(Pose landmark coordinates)
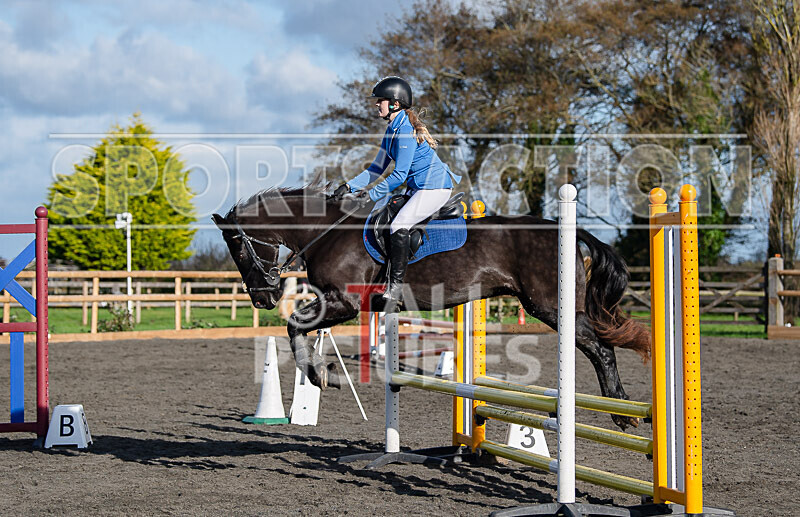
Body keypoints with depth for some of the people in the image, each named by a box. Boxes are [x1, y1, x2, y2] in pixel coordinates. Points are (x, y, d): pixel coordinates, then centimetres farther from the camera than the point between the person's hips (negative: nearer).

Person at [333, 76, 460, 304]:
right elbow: (378, 167, 16)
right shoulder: (392, 129, 12)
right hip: (417, 187, 11)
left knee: (399, 226, -25)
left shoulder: (406, 129, -19)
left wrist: (372, 194, -18)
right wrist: (350, 185, 6)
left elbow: (399, 174, -21)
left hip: (435, 187, -11)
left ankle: (395, 290, -23)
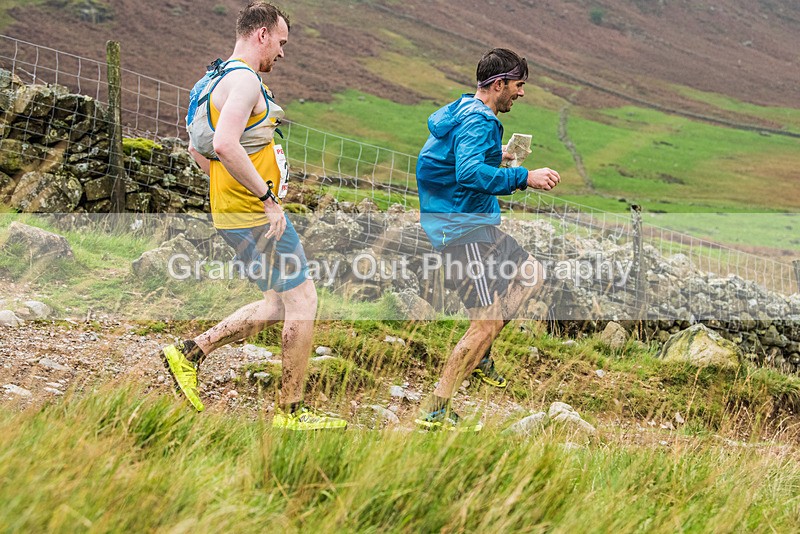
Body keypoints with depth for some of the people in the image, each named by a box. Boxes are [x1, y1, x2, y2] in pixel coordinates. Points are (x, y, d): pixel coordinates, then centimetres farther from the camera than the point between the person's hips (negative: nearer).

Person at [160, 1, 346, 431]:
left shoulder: (223, 80, 18)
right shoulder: (245, 79, -15)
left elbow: (197, 149, 26)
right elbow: (225, 145, -29)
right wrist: (267, 197, -23)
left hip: (232, 212, 10)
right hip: (254, 214, -10)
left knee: (278, 306, 15)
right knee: (302, 300, -2)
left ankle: (190, 352, 13)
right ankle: (290, 413, 4)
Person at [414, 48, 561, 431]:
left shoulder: (462, 111, 14)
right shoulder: (478, 122, -18)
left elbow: (454, 159, 29)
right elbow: (468, 173, -34)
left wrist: (494, 157, 32)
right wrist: (523, 177, -33)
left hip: (475, 224, 11)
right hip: (464, 230, -11)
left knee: (531, 274, 21)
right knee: (487, 322, -12)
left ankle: (480, 353, 19)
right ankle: (435, 411, -9)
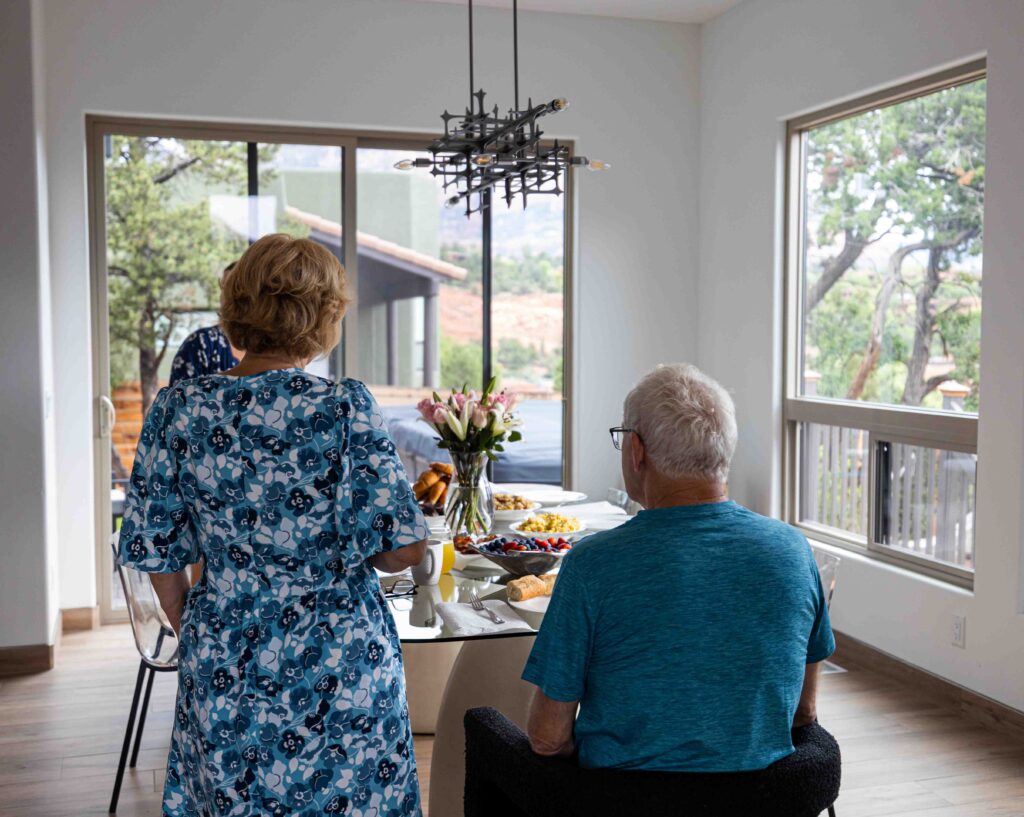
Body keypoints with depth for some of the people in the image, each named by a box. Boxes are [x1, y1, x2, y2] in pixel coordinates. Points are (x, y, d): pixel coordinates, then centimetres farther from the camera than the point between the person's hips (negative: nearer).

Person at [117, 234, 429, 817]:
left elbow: (154, 550, 2)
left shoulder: (178, 409, -5)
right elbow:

About this task:
Please write out all the entries above exactly, but leave out the pictures.

Result of this task:
Body keypoints with depth for some of the people in the image, each named by a box. Boxes are [x1, y1, x2, y2] in pixel coordinates. Points are (x, y, d): pixel coordinates, then centimetres farther from the camera than the point between the person's hips (negative: nearer).

Person at [333, 76, 460, 304]:
right elbow: (378, 167, 16)
right shoulder: (392, 129, 12)
right hip: (417, 187, 11)
left knee: (399, 226, -25)
left shoulder: (406, 129, -19)
left wrist: (372, 194, -18)
right wrist: (350, 185, 6)
left elbow: (399, 174, -21)
left hip: (435, 187, -11)
left ankle: (395, 290, -23)
Body keypoints with depth for some of the people in the image, each named by a box. Boxes are [x1, y1, x2, y2] in pixel coordinates. Points are (x, y, d): pixel coordinates, then centimetres farther from the camera than the point between the person's hips (negative: nearer).

Person at [160, 1, 346, 431]:
left shoulder: (223, 80, 18)
right shoulder: (245, 79, -15)
left elbow: (197, 149, 26)
right elbow: (225, 145, -29)
right wrist: (267, 197, -23)
left hip: (232, 212, 10)
right hip: (254, 214, -10)
left knee: (278, 306, 15)
right knee: (302, 300, -2)
left ankle: (190, 352, 13)
right ankle: (290, 413, 4)
Person at [414, 48, 561, 431]:
left shoulder: (462, 111, 14)
right shoulder: (478, 122, -18)
left elbow: (454, 159, 29)
right elbow: (468, 173, -34)
left wrist: (494, 157, 32)
right wrist: (523, 177, -33)
left hip: (475, 224, 11)
right hip: (464, 230, -11)
left knee: (531, 274, 21)
right knee: (487, 322, -12)
left ankle: (480, 353, 19)
right ankle: (435, 411, -9)
Body keypoints with depth for some of the people in the image, each named by a box. Boxes are [x1, y1, x2, y2] in pixel coordinates. Points are (x, y, d): pixel coordinates, then centimetres farther from the camera than the point between the person's hips (negative: nearer).

Person at [117, 234, 429, 817]:
left elbow: (154, 550, 2)
left shoulder: (178, 409, -5)
right elbow:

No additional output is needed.